「1億ユーロ超の移籍金は消える」バイエルン前会長が明かした“新型コロナ後”の不安と期待

2020年03月27日 サッカーダイジェストWeb編集部

「現在の水準に戻るまでに2~3年はかかる」

欧州サッカーシーンをも揺るがす新型コロナウイルスの脅威。ドイツの“超優等生”バイエルンとて例外ではない。(C)Getty Images

 新型コロナウイルスの感染拡大が深刻な欧州にあって、サッカーの各国リーグも待ったなしの難局を迎えている。
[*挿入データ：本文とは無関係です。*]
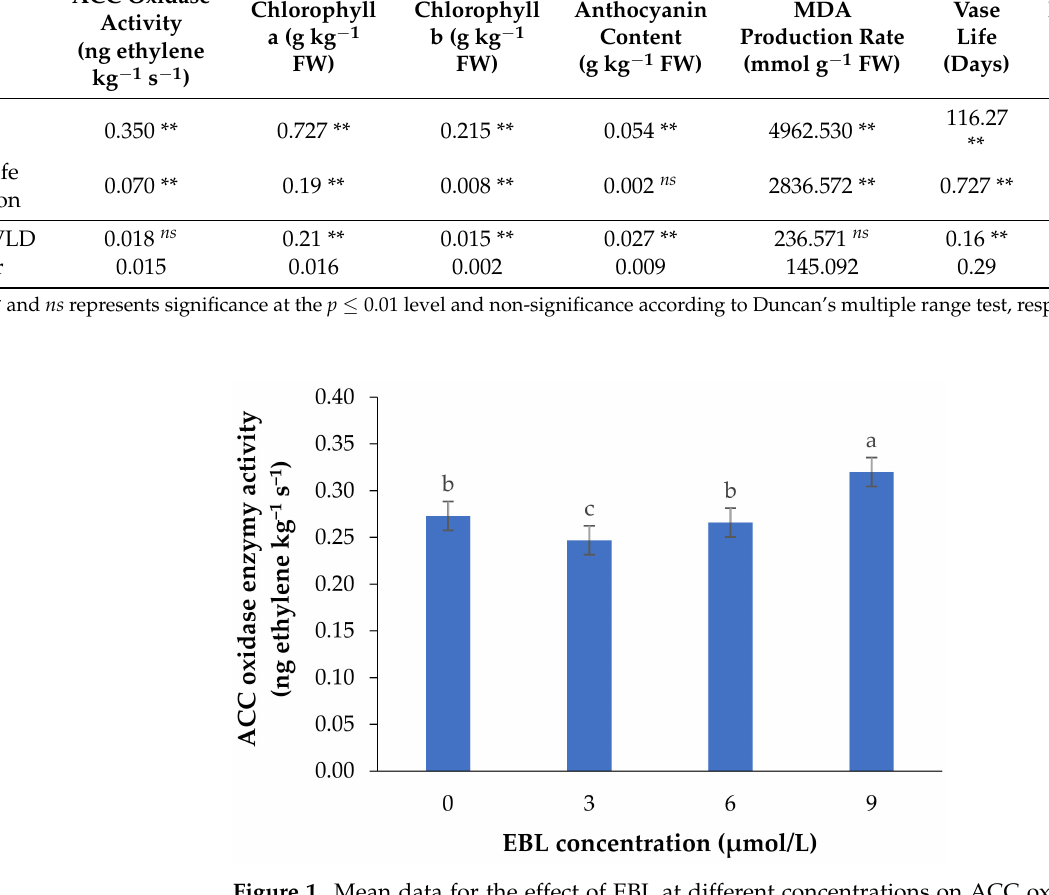
Figure 1. Mean data for the effect of EBL at different concentrations on ACC oxidase activity in lisianthus cut flowers during 14 days of storage at room temperature. Error bars represent the standard error of means of four replicates. Columns indicated by different letters are significantly different according to Duncan’s multiple range test ( p ≤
 ドイツ・ブンデスリーガは当初、1部と2部の中断期間を3月13日から4月3日までと定めていたが、国内の混乱状態はさらに悪化しており、期間を4月30日までに大幅延長。3月30日に1部と2部の全36クラブ代表者が集い、その場で正式承認される見込みだ。
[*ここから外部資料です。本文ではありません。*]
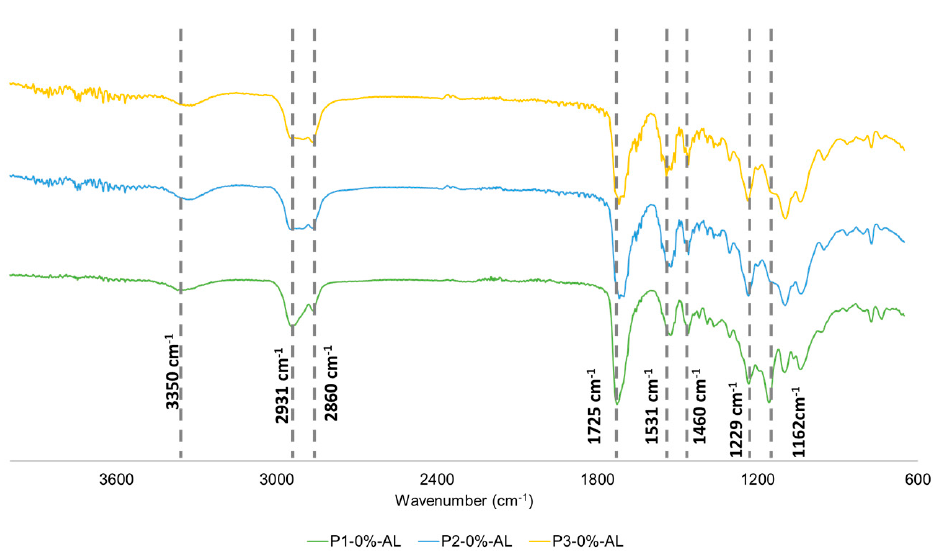
thermograms of potato starch, which presented a peak between 80 ◦ C–110 ◦ C related to gelatinization, a phenomenon that refers to a loss of structural order in amylopectin and amylose chains, depending on the content of moisture. Therefore, the peak absence in AL-Z and AL-N in Figure 1D after 80 ◦ C indicated that samples do not present moisture and are thermally stable. Images obtained by SEM showed that potato starch (Figure 1E) has a spherical shape and smooth surface with a particle size of 24.4 ± 7.5 µ m ( n = 10). In contrast, AL-Z (Figure 1F) exhibited a porous surface and a non-uniform shape with a particle size of 88.5 ± 14.3 µ m ( n = 10), which is greater than AL-N. After the obtention of AL-Z, polyurethane composites were synthesized and evaluated by ATR-FTIR. Figure 2 shows FTIR spectra of polyurethanes P1, P2, and P3 without fillers, where FTIR bands in 3350 cm − 1 (N-H stretching), 1725 cm − 1 (C=O stretching), and 1531 cm − 1 (N-H flexion) confirmed the obtention of polyurethanes. The presence of PCL and PEG segments in polyurethanes was observed in FTIR spectrums, in which the ester group of PCL is related to peaks at 1229 cm − 1 (C-C(O)-O asymmetric stretching), and the increase in the intensity of the band at 1725 cm − 1 (only in P1); moreover, the ether group is assigned to the band at 1162 cm − 1 (C-C-O asymmetric stretching) [19,30]. The absence of the 2225 cm − 1 peak assigned to the isocyanate group suggests that the IPDI completely reacted; that must be ensured due to the cytotoxic effect of that compound [31]. Finally, S. Arevalo-Alquichire et al. [12] acquired similar results for polyol compositions similar to the ones used in this study.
 そんななか、昨年11月にバイエルン・ミュンヘンの会長職を勇退したウリ・ヘーネス氏が専門誌『Kicker』のインタビューに応じ、クラブマネジメントの危機的状況について私見を述べた。同誌はクラブ収入の3本柱はチケット収入、テレビ放映権料、スポンサー料であるとしたうえで、収入全体の約60%にあたるテレビ放映権料とスポンサー料の今シーズン分だけでも確保しなければ立ち行かない、と論じている。

 これを受けてヘーネス前会長は「まずは今シーズン中に再開できるかどうかが重要な分かれ道だ。無観客による開催でも実施してテレビ放映権料を得られれば、それだけでもずいぶん助けられる」とコメント。一方で「もし最悪の場合として、今年のクリスマスまで再開ができないとしたら、ブンデスリーガの存続自体が危ぶまれる」と話し、「伝染病とも言えるものだけに、いまは待つしかない」と慎重に言葉を続けた。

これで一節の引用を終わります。